How To Use Change Data Capture With Apache Kafka and ScyllaDB
In this hands-on lab from ScyllaDB University, you will learn how to use the ScyllaDB CDC source connector to push the row-level changes events in the tables of a ScyllaDB cluster to a Kafka server.
What Is ScyllaDB CDC?
To recap, Change Data Capture (CDC) is a feature that allows you to not only query the current state of a database’s table but also query the history of all changes made to the table. CDC is production-ready (GA) starting from ScyllaDB Enterprise 2021.1.1 and ScyllaDB Open Source 4.3.
In ScyllaDB, CDC is optional and enabled on a per-table basis. The history of changes made to a CDC-enabled table is stored in a separate associated table.
You can enable CDC when creating or altering a table using the CDC option, for example:
CREATE TABLE ks.t (pk int, ck int, v int, PRIMARY KEY (pk, ck, v)) WITH cdc = {'enabled':true};
ScyllaDB CDC Source Connector
ScyllaDB CDC Source Connector is a source connector capturing row-level changes in the tables of a ScyllaDB cluster. It is a Debezium connector, compatible with Kafka Connect (with Kafka 2.6.0+). The connector reads the CDC log for specified tables and produces Kafka messages for each row-level INSERT
, UPDATE
, or DELETE
operation. The connector is fault-tolerant, retrying reading data from Scylla in case of failure. It periodically saves the current position in the ScyllaDB CDC log using Kafka Connect offset tracking. Each generated Kafka message contains information about the source, such as the timestamp and the table name.

DATASET EXCERPTS:
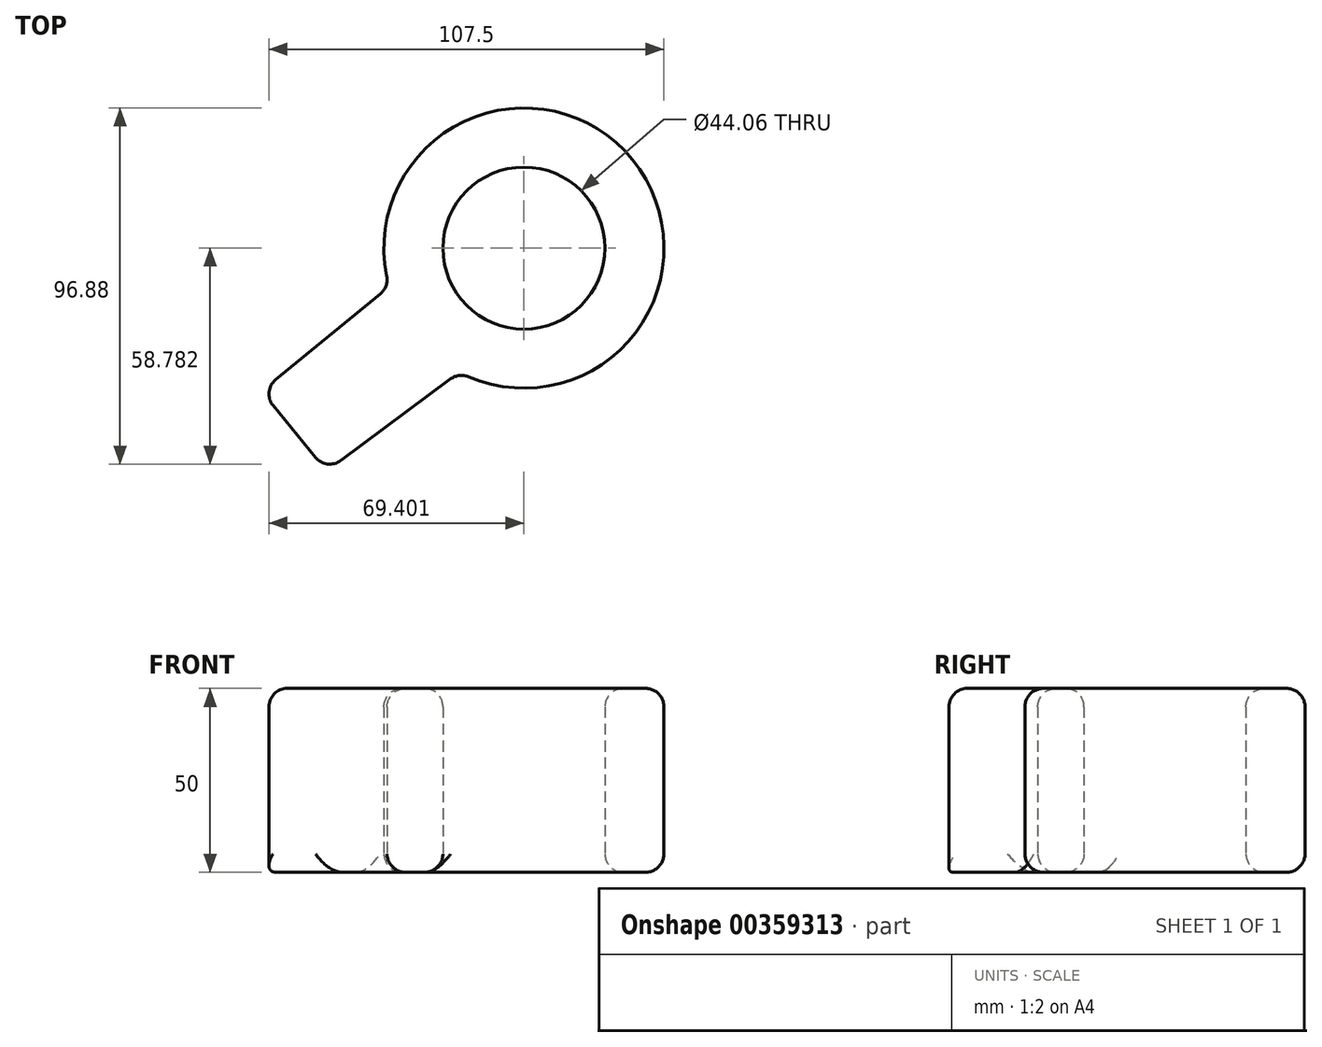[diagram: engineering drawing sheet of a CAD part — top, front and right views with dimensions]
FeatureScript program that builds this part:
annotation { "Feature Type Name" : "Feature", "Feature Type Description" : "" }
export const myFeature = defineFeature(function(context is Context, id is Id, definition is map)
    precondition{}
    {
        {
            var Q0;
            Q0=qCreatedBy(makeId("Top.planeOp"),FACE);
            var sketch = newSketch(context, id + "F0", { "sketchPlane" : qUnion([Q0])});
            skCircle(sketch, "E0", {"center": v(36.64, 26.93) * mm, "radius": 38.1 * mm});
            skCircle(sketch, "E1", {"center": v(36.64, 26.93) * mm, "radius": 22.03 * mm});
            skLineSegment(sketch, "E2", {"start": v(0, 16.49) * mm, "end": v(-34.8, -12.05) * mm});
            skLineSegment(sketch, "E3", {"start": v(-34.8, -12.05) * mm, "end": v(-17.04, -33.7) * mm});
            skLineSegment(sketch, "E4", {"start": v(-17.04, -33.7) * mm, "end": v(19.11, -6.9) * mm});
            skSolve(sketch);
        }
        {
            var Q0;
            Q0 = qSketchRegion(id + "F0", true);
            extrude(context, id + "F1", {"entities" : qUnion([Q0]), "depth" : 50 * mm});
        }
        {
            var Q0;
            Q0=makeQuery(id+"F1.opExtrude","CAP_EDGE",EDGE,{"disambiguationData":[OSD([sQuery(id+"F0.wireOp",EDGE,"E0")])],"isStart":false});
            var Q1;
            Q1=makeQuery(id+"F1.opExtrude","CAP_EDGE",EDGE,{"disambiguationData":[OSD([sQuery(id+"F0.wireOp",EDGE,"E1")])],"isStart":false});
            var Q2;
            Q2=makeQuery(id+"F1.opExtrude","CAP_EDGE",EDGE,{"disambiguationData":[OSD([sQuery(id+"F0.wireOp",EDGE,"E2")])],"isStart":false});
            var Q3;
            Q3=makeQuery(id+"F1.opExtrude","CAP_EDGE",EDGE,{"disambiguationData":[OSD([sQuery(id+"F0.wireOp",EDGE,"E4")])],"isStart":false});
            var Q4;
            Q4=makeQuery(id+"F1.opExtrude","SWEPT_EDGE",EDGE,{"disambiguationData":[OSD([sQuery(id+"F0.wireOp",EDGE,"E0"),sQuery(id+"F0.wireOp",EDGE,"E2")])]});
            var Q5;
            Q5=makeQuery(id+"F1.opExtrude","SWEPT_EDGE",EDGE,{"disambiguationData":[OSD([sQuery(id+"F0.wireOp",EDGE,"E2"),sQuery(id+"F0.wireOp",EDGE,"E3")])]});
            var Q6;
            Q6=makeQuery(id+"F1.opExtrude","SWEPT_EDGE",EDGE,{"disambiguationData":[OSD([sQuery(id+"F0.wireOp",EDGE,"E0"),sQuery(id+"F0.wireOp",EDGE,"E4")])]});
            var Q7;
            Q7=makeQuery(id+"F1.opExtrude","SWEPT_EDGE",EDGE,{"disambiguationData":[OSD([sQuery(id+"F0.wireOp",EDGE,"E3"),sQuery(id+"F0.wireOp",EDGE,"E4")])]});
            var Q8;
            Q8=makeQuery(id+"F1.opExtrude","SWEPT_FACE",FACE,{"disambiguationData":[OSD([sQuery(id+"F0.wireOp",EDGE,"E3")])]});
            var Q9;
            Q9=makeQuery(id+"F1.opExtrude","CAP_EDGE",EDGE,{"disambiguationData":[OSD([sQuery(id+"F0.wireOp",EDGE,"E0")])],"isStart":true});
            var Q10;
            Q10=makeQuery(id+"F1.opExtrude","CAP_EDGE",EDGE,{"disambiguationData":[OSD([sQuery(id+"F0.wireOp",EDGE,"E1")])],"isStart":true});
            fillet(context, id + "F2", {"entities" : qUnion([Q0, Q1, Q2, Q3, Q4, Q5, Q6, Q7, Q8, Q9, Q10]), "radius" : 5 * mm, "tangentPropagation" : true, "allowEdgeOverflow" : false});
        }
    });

SET TASKS:
• 1. Answer these questions from the ScyllaDB CDC text above:
(a) Starting with which ScyllaDB Open Source version is CDC production-ready?
(b) Where is the history of changes to a CDC-enabled table kept?
(c) Which Kafka versions is the CDC source connector compatible with?
• 2. Using the ScyllaDB CDC text above, decide whether each statement agrees with it. Answer yes or no and quote the words that decide it.
(a) ScyllaDB turns on CDC for every table by default.
(b) The connector keeps track of its current position in the CDC log through Kafka Connect offset tracking.
(c) Each Kafka message the connector produces includes the table name.

SOLUTIONS TO EACH TASK:
• 1.
(a) ScyllaDB Open Source 4.3.
(b) In a separate associated table.
(c) Kafka 2.6.0 and later, through Kafka Connect.

• 2.
(a) No: "In ScyllaDB, CDC is optional and enabled on a per-table basis."
(b) Yes: "It periodically saves the current position in the ScyllaDB CDC log using Kafka Connect offset tracking."
(c) Yes: "Each generated Kafka message contains information about the source, such as the timestamp and the table name."